Sepeninggal Ratna Indraswari Ibrahim, jantung sastra di Malang terus berdenyut dan lokalitas serta warna lokal Malang turut serta memompanya. Keberadaan komunitas-komunitas sastra, baik itu di dalam kampus dan luar kampus, mampu membangkitkan semangat para pengarang muda, meskipun yang penting juga untuk dicatat adalah beberapa penulis di Malang tidak berproses melalui komunitas sastra. Dalam kumpulan cerpen Malang Post 2011, Denny Mizhar yang juga pegiat komunitas Pelangi Sastra Malang menulis sebuah cerpen berjudul ‘Air Terjun’. Jika dikaitkan dengan lokalitas dan warna Malang cerpen ini merupakan eksplorasi mitos air terjun Coban Rondo, salah satu lokasi wisata di Malang Raya yang cukup terkenal. Denny berusaha mentransformasikan cerita rakyat daerah Coban Rondo dalam perspektif kekinian. Tokoh Dewi Anjarwati dalam cerpen Denny adalah tokoh yang lekat dalam legenda Coban Rondo. Dalam Cerpen “Air Terjun” Denny ingin menekankan bahwa mitos juga masih masih dipercaya oleh manusia yang hidup di era modern.

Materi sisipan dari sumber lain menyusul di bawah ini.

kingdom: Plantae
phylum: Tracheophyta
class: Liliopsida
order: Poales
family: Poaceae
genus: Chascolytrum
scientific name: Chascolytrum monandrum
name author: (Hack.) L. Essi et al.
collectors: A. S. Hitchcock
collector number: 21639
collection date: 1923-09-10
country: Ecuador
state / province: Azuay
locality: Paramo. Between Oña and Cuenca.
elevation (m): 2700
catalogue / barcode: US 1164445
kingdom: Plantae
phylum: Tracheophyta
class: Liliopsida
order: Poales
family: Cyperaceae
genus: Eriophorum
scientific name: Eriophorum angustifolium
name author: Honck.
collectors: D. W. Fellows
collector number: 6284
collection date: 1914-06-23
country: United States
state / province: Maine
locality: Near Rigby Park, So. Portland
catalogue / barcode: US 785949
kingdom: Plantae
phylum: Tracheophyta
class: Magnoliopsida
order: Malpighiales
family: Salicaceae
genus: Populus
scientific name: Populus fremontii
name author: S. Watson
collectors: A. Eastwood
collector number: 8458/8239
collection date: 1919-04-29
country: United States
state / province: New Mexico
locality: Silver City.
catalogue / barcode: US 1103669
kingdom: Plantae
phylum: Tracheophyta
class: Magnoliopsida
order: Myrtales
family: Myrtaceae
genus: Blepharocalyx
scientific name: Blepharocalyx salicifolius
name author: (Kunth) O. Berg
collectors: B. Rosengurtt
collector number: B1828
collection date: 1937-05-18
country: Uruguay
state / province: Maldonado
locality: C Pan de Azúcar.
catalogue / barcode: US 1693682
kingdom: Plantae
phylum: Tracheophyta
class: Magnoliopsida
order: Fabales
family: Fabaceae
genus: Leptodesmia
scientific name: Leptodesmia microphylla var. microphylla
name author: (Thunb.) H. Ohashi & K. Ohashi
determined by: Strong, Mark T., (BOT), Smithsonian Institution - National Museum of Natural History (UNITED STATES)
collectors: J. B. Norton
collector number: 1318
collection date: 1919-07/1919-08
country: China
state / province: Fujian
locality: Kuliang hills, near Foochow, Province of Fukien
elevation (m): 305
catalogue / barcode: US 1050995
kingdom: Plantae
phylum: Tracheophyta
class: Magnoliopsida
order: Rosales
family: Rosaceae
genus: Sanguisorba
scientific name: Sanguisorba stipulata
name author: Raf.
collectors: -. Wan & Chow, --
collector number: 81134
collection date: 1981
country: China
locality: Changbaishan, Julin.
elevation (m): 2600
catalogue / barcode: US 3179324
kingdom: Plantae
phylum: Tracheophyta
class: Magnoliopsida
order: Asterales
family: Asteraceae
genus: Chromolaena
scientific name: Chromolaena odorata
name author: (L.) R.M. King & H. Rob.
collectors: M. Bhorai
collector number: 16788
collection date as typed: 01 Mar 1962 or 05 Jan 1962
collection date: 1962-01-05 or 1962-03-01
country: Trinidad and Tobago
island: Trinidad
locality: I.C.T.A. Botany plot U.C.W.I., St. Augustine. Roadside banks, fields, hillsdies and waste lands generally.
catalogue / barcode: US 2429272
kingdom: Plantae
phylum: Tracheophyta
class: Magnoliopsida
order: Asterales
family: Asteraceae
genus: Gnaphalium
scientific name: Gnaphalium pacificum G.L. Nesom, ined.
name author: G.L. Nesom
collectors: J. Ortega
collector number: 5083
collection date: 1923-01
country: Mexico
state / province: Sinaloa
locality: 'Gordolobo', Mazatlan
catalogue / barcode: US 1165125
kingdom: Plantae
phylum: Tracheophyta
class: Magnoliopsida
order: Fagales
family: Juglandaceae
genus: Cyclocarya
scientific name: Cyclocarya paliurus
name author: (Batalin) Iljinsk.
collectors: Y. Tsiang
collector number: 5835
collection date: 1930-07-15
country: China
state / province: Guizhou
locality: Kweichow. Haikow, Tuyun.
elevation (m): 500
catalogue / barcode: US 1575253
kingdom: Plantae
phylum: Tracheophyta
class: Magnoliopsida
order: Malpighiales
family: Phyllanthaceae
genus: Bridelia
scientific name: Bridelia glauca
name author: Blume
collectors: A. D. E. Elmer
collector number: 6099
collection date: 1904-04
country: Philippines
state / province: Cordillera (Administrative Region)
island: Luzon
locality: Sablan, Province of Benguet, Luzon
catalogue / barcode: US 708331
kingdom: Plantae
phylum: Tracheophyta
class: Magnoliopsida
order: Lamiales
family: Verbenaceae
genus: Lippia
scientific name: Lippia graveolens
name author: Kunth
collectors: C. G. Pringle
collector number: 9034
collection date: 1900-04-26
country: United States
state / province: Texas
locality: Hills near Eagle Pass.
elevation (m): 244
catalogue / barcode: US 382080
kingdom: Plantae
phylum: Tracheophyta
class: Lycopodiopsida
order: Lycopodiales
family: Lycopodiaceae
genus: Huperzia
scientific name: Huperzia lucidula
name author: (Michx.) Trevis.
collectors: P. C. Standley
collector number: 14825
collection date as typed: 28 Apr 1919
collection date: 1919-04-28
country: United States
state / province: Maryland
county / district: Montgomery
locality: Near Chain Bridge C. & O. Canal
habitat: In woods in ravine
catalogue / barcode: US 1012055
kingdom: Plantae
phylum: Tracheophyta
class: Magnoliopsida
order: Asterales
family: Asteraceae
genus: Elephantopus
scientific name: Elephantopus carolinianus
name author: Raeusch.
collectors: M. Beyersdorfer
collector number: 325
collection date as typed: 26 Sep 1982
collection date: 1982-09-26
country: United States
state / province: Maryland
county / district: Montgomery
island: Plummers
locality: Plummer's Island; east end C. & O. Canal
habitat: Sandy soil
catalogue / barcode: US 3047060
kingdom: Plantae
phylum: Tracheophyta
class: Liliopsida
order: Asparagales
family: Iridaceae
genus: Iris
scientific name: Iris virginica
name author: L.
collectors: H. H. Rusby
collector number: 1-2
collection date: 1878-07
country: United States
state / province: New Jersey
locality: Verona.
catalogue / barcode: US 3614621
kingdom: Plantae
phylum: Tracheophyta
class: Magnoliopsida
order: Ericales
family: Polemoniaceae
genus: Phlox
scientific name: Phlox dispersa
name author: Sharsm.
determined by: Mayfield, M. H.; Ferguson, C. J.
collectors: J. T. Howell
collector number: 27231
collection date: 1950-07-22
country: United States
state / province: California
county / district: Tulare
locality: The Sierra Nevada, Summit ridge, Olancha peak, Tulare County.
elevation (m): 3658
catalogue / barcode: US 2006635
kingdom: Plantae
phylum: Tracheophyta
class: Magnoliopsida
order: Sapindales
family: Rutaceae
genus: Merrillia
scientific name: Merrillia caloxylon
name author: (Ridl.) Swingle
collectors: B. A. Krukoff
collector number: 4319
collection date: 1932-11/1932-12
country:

Jika Denny berusaha mengangkat khasanah folklor Malang, penulis lain mencipta karya sastra dengan mengusung identitas lokal Malang yang tercermin melalui bahasa. Penyair Chakra Herlaut misalnya menulis puisi berjudul “Tua Kota Tua” untuk melukiskan Malang.”/Di sini aku berdiri/dilalui oskab dan dipayungi asap keramik sore hari/memandang kota tua yang sinis balik memandangi/” (manuskrip antologi puisi ‘Malang’ 2011 hal 7). Kata ‘oskab’ secara arbitrer telah disepakati oleh arek-arek Malang (kera-kera Ngalam) untuk mengacu pada ‘bakso’. Susunan terbalik ini menjadi ciri khas dialek Malang. Nuansa sastra berwarna lokal Malang dari segi bahasa lebih jauh bisa dilihat dalam puisi Ganis Rumpoko yang berjudul ‘Ngalam’ yang juga tertera dalam manuskrip antologi puisi ‘Malang’ 2011 hal 43:
N G A L A M
Ebes-emes
Wanyik-wanyok
Sam-kam
Halak-nganem
Nakam-kubam
Idrek-rudit
Sinam-kipa
Adapes-libom
Halokes-rontak
Utas, aud, agit…ubir
Ledome…sing tail ngingub dan tewur…
Tiap ayas karo nawak-nawak uklam-uklam di Ngalam
selalu dengar bahasa kilaban
Dari mana asalnya genaro-genaro itu bisa beristilah kerakera?!
Kadit itreng, Rulud!!
Mayoritas diksi dalam puisi Ganis di atas merepresentasikan bahasa khas Malang. Dalam konstruksi identitas, bahasa merupakan salah satu unsur penting, selain aspek budaya lainnya. Bahasa dialek Malang tersebut menegaskan lokalitas dan warna lokal. Bahasa tidak sekedar bagian dari struktur bentuk namun telah menjadi ruh identitas dan berkorelasi dengan tema bermuatan budaya. Bahasa juga menunjukkan jati diri penulis dan tokoh-tokoh ciptaannya. Posisi bahasa ‘Malangan’ dalam puisi di atas sama dengan bahasa Jawa dan bahasa etnik lainnya yang digunakan pengarang untuk menandai identitas kultural tokoh dan menegaskan ‘lokalitas’ memiliki ciri khas di tengah dialektika global. Orang dari luar Malang mengenal Malang salah satunya dari bahasanya./Tiap ayas karo nawak-nawak uklam-uklam di Ngalam/selalu dengar bahasa kilaban/ (Tiap saya dengan kawan-kawan jalan-jalan di Malang selalu terdengar bahasa ‘kebalikan’). Di berbagai kota di Indonesia spanduk bertuliskan ‘Ongis Nade’ (Singo Edan) sering berkibar. “Halak-nganem” (Kalah Menang) Aremania tetap memberikan dukungan. Hibriditas lokal dan nasional dalam puisi di atas tak terelakkan. ‘Kadit’ (tidak) adalah petanda dari bahasa Indonesia, sementara ‘Rulud’ (dulur) adalah petanda dari bahasa Jawa yang berarti saudara. Negosiasi warna lokal dan nasional dengan demikian sangat berpotensi melahirkan hibriditas kultural yang termanifestasikan dalam karya sastra.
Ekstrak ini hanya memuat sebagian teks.